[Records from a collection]
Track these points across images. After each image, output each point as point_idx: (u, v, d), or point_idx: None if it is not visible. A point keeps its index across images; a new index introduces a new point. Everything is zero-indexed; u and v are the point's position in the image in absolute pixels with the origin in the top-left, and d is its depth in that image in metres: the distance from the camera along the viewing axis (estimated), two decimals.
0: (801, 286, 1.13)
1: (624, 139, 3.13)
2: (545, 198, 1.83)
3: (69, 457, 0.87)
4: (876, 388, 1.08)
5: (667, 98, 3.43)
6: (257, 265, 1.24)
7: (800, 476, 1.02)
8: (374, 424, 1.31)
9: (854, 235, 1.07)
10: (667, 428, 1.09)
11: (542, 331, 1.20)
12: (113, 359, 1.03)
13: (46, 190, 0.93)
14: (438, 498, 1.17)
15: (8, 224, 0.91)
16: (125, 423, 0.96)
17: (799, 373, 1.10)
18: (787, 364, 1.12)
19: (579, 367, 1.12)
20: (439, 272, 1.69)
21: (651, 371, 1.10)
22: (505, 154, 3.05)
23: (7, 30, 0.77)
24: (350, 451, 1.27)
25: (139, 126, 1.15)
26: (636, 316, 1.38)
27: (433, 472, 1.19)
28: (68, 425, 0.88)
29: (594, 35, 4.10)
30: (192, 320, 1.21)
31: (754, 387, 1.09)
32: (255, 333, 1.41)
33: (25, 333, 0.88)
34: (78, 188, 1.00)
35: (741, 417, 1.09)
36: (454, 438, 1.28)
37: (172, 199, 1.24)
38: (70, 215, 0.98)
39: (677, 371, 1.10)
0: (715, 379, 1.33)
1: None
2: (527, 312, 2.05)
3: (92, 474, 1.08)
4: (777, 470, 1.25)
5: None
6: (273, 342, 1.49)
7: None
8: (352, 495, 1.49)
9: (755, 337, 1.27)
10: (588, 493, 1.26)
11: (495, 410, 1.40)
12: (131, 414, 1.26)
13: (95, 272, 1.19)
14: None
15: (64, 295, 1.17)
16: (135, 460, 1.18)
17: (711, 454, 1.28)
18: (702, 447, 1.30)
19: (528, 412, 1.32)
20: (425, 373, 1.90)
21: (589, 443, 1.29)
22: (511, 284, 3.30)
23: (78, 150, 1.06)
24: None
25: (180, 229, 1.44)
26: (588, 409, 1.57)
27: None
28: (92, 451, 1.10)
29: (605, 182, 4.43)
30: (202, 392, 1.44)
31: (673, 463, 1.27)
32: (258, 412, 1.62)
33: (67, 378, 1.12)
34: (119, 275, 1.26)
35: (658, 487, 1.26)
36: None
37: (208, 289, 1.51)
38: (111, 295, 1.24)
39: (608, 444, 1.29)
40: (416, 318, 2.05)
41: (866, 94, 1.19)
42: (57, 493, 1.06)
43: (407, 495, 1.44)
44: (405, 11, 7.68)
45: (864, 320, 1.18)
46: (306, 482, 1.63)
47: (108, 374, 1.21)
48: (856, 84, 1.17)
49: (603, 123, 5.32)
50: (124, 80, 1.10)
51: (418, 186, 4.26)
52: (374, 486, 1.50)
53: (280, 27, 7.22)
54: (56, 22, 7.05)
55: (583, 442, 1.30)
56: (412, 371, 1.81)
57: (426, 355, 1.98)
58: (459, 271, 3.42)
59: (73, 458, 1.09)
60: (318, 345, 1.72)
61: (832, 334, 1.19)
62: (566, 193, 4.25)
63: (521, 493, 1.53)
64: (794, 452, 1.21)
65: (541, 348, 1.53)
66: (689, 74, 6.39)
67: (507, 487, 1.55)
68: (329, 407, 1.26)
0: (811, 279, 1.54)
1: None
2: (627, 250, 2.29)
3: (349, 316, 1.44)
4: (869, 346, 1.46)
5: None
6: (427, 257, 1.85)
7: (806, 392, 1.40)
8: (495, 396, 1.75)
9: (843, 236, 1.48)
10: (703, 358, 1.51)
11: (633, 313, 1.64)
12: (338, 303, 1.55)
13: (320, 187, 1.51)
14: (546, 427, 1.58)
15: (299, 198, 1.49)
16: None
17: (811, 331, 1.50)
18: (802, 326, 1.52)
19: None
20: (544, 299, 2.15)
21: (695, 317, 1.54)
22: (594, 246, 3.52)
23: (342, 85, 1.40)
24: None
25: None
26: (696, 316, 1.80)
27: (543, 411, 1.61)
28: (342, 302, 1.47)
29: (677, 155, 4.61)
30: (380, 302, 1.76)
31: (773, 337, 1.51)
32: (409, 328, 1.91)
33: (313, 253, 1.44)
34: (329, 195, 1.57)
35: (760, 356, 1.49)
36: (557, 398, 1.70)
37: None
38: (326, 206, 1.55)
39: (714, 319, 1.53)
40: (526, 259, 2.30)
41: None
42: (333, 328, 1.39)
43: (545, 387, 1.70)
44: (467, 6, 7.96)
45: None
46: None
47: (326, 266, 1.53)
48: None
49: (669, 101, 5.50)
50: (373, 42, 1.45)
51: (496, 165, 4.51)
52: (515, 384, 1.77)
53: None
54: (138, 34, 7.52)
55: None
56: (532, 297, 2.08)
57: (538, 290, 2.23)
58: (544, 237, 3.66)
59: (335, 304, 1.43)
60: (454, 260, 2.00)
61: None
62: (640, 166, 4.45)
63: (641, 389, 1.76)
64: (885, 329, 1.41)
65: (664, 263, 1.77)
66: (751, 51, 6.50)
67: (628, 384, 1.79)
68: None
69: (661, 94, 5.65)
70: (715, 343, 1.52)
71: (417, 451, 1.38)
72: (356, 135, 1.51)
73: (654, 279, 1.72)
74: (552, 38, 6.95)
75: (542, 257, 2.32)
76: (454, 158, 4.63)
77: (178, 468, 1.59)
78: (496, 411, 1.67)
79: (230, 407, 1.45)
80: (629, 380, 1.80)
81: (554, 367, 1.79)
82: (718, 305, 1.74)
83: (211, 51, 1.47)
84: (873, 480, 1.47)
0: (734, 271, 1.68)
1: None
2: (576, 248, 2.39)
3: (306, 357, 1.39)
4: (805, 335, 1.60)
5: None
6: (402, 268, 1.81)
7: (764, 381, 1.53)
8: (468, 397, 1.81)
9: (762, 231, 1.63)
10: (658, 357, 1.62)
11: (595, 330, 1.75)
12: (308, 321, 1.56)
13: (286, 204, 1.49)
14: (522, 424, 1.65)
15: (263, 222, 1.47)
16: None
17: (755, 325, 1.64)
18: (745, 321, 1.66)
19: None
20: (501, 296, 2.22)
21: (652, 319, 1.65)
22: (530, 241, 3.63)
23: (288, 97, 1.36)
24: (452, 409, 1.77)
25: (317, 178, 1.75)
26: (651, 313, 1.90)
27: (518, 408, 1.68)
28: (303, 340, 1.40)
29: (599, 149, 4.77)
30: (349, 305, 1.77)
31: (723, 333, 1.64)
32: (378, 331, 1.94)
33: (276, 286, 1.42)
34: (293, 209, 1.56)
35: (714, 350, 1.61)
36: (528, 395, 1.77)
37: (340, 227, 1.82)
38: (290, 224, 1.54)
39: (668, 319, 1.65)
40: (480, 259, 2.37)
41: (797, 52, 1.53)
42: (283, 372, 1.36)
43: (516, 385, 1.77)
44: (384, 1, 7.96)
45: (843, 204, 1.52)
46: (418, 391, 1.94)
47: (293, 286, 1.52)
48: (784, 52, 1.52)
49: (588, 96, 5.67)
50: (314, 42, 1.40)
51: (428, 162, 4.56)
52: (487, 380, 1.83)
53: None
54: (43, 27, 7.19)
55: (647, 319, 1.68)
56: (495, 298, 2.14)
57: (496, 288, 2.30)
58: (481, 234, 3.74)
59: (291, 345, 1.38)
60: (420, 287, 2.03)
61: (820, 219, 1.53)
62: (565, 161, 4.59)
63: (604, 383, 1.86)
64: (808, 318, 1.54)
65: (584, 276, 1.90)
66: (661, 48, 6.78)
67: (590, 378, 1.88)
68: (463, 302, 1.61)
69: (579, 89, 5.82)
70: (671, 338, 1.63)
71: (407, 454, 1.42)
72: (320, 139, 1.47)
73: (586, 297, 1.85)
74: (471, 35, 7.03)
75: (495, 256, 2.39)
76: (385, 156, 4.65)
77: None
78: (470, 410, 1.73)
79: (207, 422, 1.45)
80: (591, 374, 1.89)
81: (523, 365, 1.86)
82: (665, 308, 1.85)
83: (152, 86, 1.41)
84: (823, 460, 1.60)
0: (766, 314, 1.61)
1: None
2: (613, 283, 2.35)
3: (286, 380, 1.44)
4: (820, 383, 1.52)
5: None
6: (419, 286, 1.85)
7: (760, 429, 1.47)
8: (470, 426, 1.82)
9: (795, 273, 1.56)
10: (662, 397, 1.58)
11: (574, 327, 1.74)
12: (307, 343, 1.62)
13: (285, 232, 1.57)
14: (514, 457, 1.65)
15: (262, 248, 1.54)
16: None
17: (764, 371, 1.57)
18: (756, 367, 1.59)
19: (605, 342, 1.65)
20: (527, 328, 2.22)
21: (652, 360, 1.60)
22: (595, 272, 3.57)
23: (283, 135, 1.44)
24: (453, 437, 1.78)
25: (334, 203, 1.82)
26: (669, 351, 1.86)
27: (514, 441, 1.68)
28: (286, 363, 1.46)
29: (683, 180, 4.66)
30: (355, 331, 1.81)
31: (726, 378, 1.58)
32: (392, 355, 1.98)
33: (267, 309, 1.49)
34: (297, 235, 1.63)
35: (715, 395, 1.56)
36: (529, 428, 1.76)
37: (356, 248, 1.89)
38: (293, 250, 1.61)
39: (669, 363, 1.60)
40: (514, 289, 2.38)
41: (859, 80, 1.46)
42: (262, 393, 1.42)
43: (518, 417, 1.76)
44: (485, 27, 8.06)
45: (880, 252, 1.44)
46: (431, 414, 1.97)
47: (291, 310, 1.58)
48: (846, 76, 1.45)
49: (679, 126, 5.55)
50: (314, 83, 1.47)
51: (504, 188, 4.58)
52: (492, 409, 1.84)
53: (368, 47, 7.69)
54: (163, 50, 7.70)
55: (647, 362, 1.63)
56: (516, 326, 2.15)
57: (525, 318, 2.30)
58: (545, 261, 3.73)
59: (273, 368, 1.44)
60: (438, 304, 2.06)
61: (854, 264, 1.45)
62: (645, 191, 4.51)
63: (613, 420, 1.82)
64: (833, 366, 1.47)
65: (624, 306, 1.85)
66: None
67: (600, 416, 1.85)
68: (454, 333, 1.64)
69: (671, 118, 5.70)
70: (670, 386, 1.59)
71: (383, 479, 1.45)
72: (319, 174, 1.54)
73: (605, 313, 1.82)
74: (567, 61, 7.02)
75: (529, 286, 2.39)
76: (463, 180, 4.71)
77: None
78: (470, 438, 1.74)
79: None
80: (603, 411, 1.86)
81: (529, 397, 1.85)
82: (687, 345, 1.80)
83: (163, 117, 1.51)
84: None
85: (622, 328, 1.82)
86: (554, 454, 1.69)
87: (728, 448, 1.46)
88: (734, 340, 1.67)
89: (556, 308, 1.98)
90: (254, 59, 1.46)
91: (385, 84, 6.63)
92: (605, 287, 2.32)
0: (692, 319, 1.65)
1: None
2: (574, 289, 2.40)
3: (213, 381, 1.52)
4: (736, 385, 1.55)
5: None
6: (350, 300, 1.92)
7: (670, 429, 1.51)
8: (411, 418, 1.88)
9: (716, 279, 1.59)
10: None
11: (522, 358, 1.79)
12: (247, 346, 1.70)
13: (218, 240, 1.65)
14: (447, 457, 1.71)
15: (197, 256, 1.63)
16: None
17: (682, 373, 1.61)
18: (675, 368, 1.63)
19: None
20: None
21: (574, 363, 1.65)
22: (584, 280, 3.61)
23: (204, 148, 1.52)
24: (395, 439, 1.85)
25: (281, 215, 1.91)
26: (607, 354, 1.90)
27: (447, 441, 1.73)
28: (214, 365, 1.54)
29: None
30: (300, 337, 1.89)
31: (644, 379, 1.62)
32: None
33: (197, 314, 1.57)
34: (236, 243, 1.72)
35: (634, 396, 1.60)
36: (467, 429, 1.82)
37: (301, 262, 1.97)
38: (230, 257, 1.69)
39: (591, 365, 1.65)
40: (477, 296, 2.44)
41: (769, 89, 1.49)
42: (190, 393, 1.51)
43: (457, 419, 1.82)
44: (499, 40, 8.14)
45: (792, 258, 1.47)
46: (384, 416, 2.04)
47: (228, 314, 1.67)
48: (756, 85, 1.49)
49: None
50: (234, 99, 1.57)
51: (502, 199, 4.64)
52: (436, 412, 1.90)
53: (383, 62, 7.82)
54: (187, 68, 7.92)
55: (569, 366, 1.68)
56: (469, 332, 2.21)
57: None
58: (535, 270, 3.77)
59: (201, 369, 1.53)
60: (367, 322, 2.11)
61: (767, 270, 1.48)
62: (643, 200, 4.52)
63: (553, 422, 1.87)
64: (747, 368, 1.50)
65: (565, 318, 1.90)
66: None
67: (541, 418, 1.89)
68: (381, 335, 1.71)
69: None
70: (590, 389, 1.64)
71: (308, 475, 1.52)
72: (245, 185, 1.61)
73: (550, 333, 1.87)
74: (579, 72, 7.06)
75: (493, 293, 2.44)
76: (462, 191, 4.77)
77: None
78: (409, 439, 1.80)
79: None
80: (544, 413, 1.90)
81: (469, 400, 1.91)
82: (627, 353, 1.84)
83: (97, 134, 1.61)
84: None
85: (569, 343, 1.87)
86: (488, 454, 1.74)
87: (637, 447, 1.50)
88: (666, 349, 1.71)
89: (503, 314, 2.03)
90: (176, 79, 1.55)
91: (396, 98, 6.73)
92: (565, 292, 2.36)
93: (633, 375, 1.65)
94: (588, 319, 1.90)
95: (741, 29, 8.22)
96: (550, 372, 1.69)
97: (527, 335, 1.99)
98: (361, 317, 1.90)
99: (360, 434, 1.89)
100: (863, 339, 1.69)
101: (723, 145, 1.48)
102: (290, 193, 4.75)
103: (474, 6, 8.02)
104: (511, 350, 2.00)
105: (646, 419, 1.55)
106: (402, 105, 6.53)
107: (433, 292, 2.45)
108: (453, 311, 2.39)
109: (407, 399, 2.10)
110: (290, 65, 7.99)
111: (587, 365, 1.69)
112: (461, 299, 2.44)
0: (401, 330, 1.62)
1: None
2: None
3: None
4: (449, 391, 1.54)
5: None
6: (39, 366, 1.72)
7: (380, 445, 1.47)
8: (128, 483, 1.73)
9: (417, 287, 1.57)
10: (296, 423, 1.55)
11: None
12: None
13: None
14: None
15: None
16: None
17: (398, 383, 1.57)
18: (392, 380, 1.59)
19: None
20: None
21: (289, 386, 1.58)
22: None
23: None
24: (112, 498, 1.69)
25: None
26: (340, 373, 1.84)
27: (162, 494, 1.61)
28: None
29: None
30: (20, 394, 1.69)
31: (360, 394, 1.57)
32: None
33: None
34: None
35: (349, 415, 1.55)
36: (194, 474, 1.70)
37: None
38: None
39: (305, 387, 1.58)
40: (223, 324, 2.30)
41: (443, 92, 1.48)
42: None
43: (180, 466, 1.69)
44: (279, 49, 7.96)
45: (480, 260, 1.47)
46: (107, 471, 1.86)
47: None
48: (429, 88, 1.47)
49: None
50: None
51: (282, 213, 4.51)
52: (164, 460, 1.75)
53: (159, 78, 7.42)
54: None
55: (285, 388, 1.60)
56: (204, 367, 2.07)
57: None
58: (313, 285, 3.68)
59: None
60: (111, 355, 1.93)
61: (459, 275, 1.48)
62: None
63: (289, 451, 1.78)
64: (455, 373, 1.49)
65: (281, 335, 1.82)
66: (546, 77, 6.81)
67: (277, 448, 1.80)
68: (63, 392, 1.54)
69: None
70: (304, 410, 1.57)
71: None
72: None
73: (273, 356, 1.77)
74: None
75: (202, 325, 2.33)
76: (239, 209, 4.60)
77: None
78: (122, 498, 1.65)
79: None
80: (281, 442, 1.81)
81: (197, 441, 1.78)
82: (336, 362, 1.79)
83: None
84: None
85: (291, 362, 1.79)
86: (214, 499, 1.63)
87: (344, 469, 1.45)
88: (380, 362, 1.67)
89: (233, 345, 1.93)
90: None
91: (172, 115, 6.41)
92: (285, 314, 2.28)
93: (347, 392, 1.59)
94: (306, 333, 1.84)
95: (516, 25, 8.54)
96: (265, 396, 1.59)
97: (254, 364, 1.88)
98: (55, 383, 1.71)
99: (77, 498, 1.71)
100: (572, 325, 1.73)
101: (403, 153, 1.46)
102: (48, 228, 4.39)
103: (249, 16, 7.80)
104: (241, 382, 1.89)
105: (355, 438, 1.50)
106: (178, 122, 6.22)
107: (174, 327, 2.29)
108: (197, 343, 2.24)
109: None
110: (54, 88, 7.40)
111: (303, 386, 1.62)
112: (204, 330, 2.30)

INSTRUCTIONS TO FOLLOW: Using the entries above, give back exactly the line containing "15: (8, 224, 0.91)", the line containing "43: (407, 495, 1.44)", and every line between them, and nothing else.

EXPECTED ANSWER:
15: (8, 224, 0.91)
16: (125, 423, 0.96)
17: (799, 373, 1.10)
18: (787, 364, 1.12)
19: (579, 367, 1.12)
20: (439, 272, 1.69)
21: (651, 371, 1.10)
22: (505, 154, 3.05)
23: (7, 30, 0.77)
24: (350, 451, 1.27)
25: (139, 126, 1.15)
26: (636, 316, 1.38)
27: (433, 472, 1.19)
28: (68, 425, 0.88)
29: (594, 35, 4.10)
30: (192, 320, 1.21)
31: (754, 387, 1.09)
32: (255, 333, 1.41)
33: (25, 333, 0.88)
34: (78, 188, 1.00)
35: (741, 417, 1.09)
36: (454, 438, 1.28)
37: (172, 199, 1.24)
38: (70, 215, 0.98)
39: (677, 371, 1.10)
0: (715, 379, 1.33)
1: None
2: (527, 312, 2.05)
3: (92, 474, 1.08)
4: (777, 470, 1.25)
5: None
6: (273, 342, 1.49)
7: None
8: (352, 495, 1.49)
9: (755, 337, 1.27)
10: (588, 493, 1.26)
11: (495, 410, 1.40)
12: (131, 414, 1.26)
13: (95, 272, 1.19)
14: None
15: (64, 295, 1.17)
16: (135, 460, 1.18)
17: (711, 454, 1.28)
18: (702, 447, 1.30)
19: (528, 412, 1.32)
20: (425, 373, 1.90)
21: (589, 443, 1.29)
22: (511, 284, 3.30)
23: (78, 150, 1.06)
24: None
25: (180, 229, 1.44)
26: (588, 409, 1.57)
27: None
28: (92, 451, 1.10)
29: (605, 182, 4.43)
30: (202, 392, 1.44)
31: (673, 463, 1.27)
32: (258, 412, 1.62)
33: (67, 378, 1.12)
34: (119, 275, 1.26)
35: (658, 487, 1.26)
36: None
37: (208, 289, 1.51)
38: (111, 295, 1.24)
39: (608, 444, 1.29)
40: (416, 318, 2.05)
41: (866, 94, 1.19)
42: (57, 493, 1.06)
43: (407, 495, 1.44)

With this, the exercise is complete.